## Written exercise
Reproduce the material from the line containing "name author: (Nutt.) Torr." through the line containing "locality: Point Rock, French Broad River", inclusive, changing "collection date" to "date of collection" and leaving everything else as it stands.

## The records
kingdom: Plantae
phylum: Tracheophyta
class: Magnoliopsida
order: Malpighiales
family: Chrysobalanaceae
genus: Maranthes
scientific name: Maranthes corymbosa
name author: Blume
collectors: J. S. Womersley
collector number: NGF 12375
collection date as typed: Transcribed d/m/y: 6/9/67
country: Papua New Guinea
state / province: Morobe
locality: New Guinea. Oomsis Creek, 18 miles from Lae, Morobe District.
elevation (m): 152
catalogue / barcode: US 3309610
---
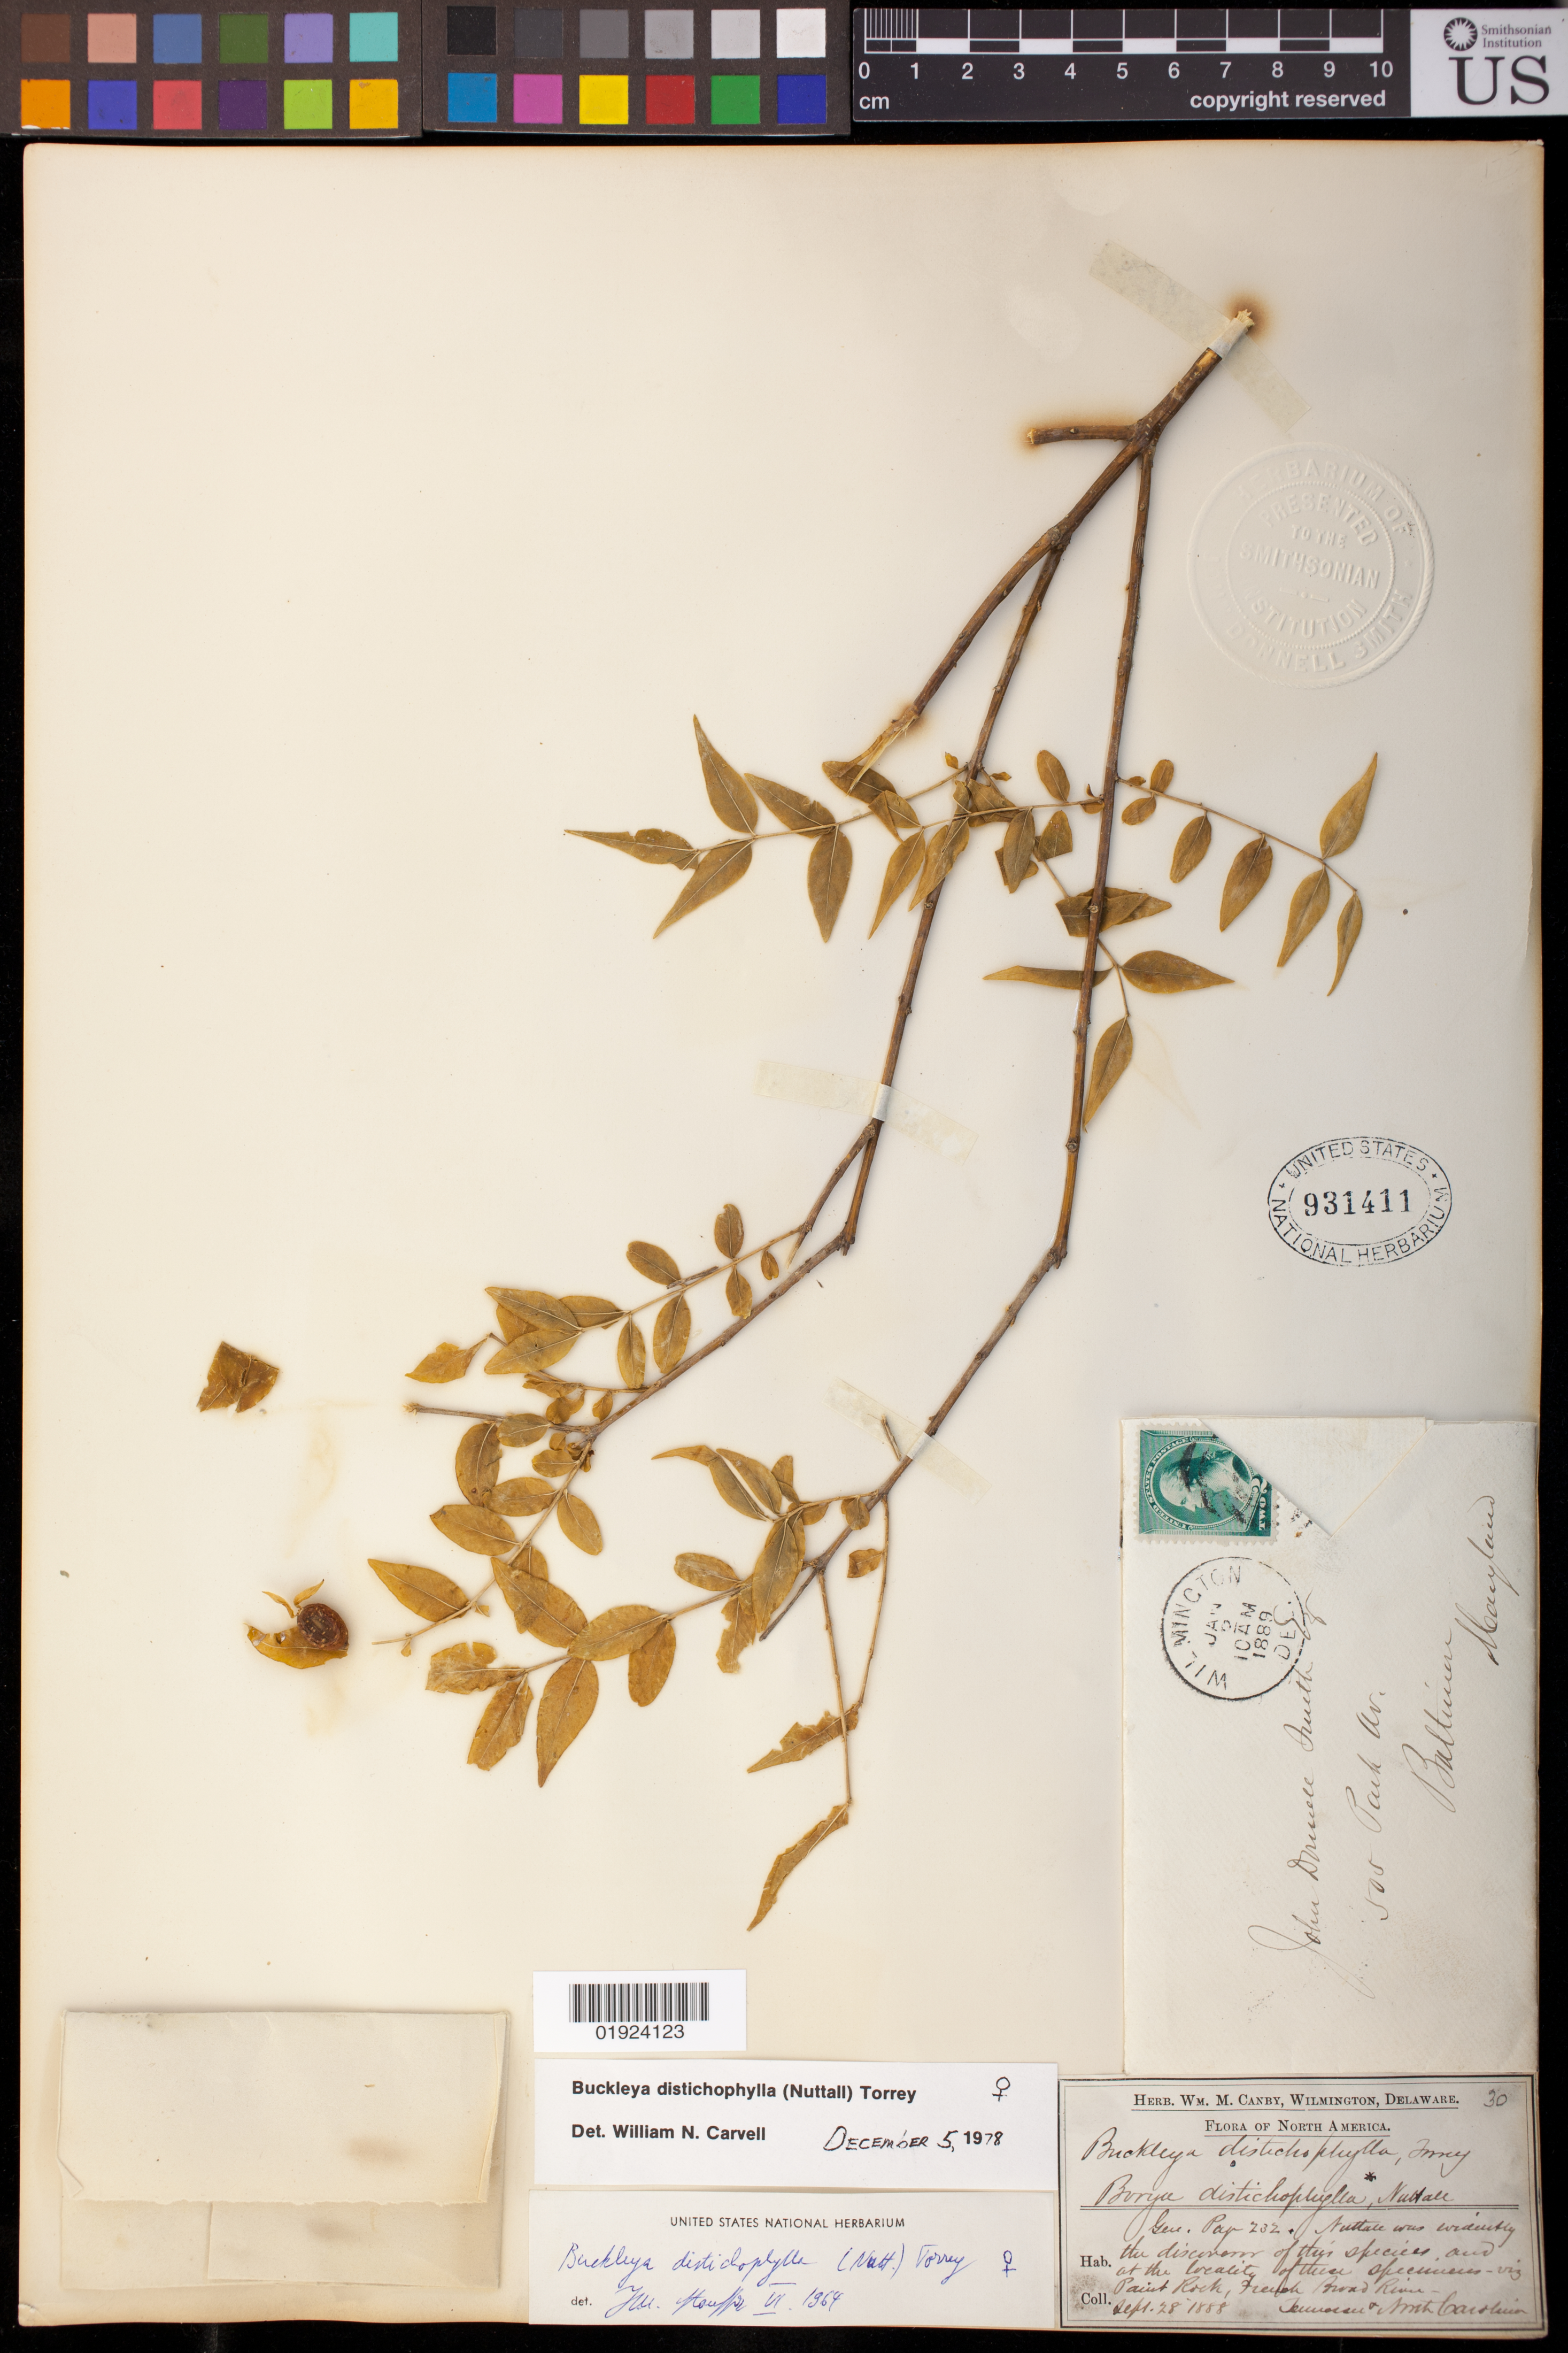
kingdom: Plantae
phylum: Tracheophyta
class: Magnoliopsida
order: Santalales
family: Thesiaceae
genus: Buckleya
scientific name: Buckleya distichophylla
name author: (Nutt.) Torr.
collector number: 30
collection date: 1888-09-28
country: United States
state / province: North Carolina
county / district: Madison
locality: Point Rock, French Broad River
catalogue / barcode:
==
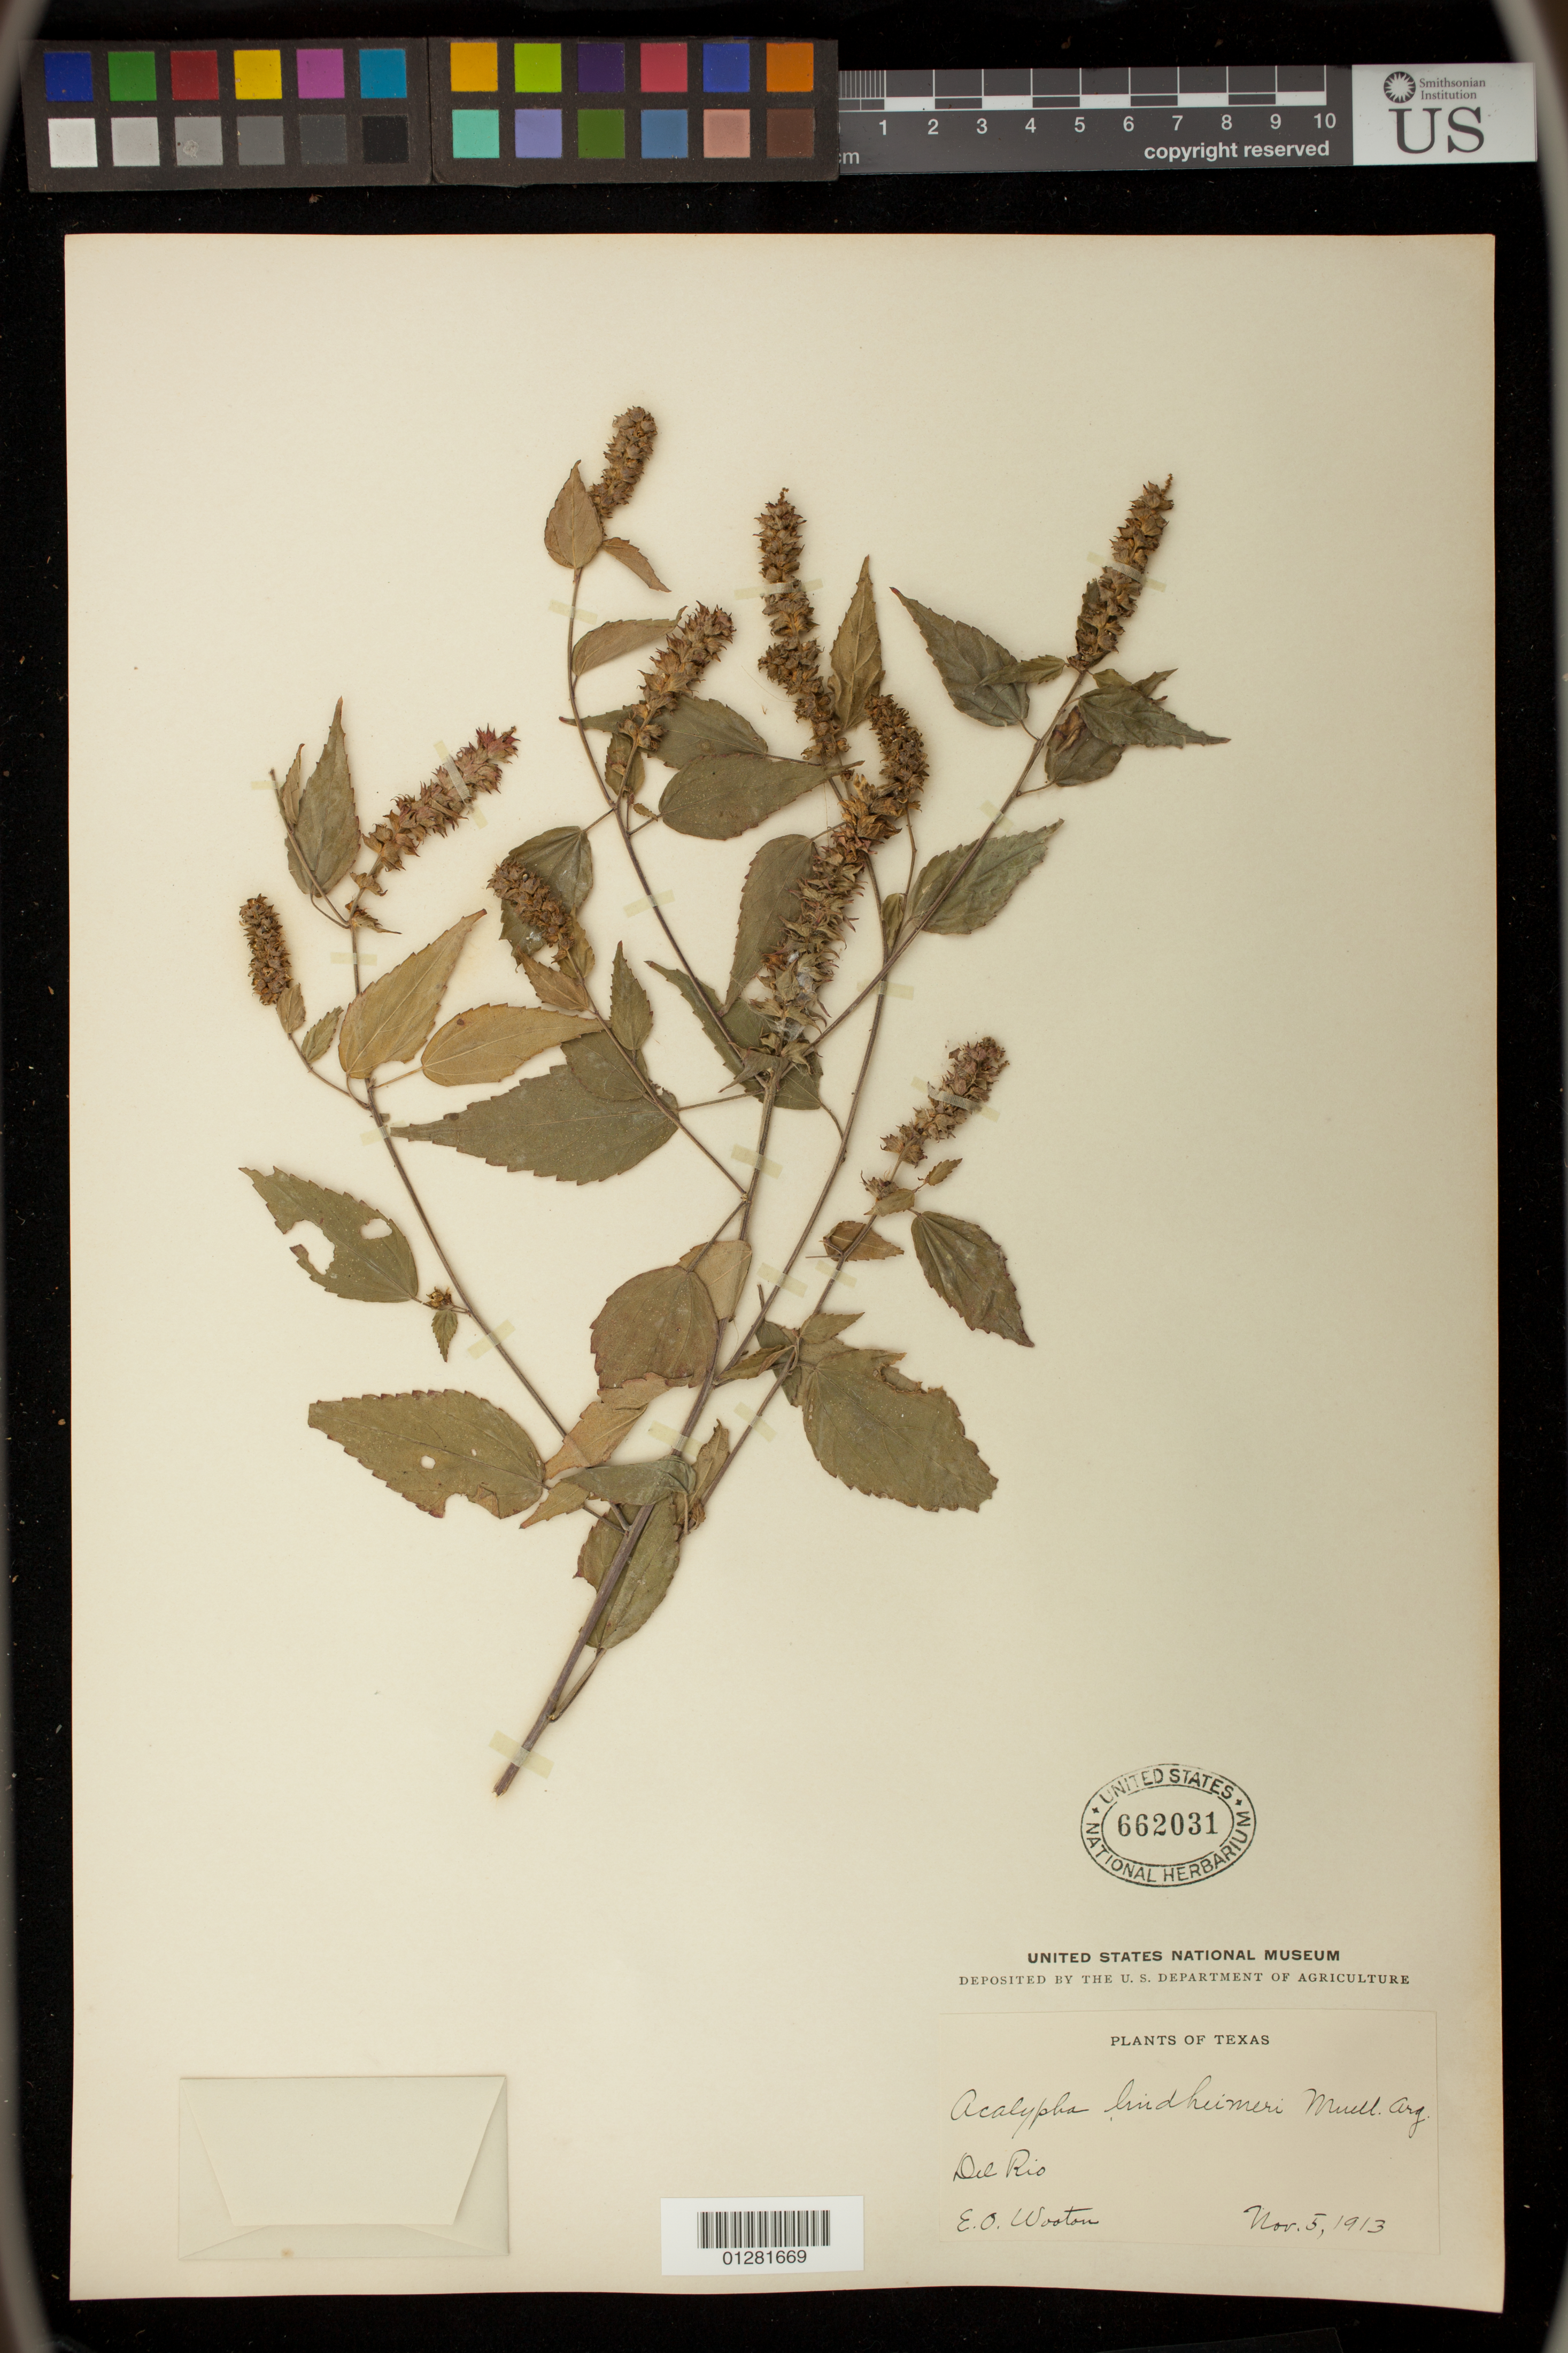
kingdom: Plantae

## Written answer
name author: (Nutt.) Torr.
collector number: 30
date of collection: 1888-09-28
country: United States
state / province: North Carolina
county / district: Madison
locality: Point Rock, French Broad River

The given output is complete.